DROOPING
cernuous, drooping, nodding, pendulous, weeping
(adjective) having branches or flower heads that bend downward; “nodding daffodils”; “the pendulous branches of a weeping willow”; “lilacs with drooping panicles of fragrant flowers”
drooping, droopy, sagging
(adjective) hanging down (as from exhaustion or weakness)
drooping, flagging
(adjective) weak from exhaustion
Source: WordNet® 3.1
Etymology
Verb
drooping
present participle of droop
Noun
drooping (plural droopings)
An instance of something drooping.
Adjective
drooping (comparative more drooping, superlative most drooping)
That droops or droop.
drooping flowers
Source: Wiktionary
DROOP
Droop, v. i. [imp. & p. p. Drooped; p. pr. & vb. n. Drooping.] Etym:
[Icel. dr; akin to E. drop.

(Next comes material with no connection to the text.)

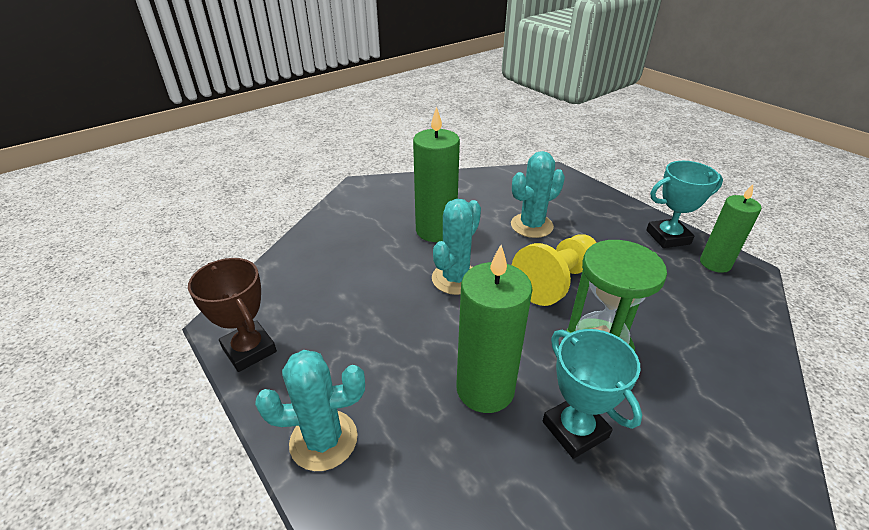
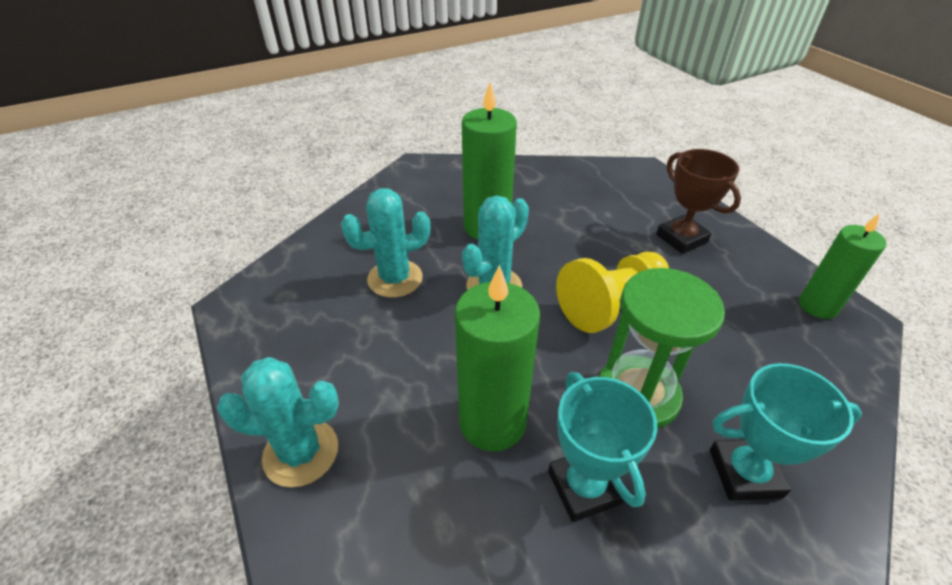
camera: 10 degrees right, 5 degrees up
(249, 350) = (251, 339): brown trophy -> brown trophy (681, 238)
(531, 225) = (600, 233): turquoise cactus -> turquoise cactus (395, 279)
(668, 237) = (765, 265): turquoise trophy -> turquoise trophy (744, 473)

See Drop.]
1. To hang bending downward; to sink or hang down, as an animal,
plant, etc., from physical inability or exhaustion, want of
nourishment, or the like. "The purple flowers droop." "Above her
drooped a lamp." Tennyson.
I saw him ten days before he died, and observed he began very much to
droop and languish. Swift.
2. To grow weak or faint with disappointment, grief, or like causes;
to be dispirited or depressed; to languish; as, her spirits drooped.
I'll animate the soldier's drooping courage. Addison.
3. To proceed downward, or toward a close; to decline. "Then day
drooped." Tennyson.
Droop, v. t.
Definition: To let droop or sink. [R.] M. Arnold.
Like to a withered vine That droops his sapless branches to the
ground. Shak.
Droop, n.
Definition: A drooping; as, a droop of the eye.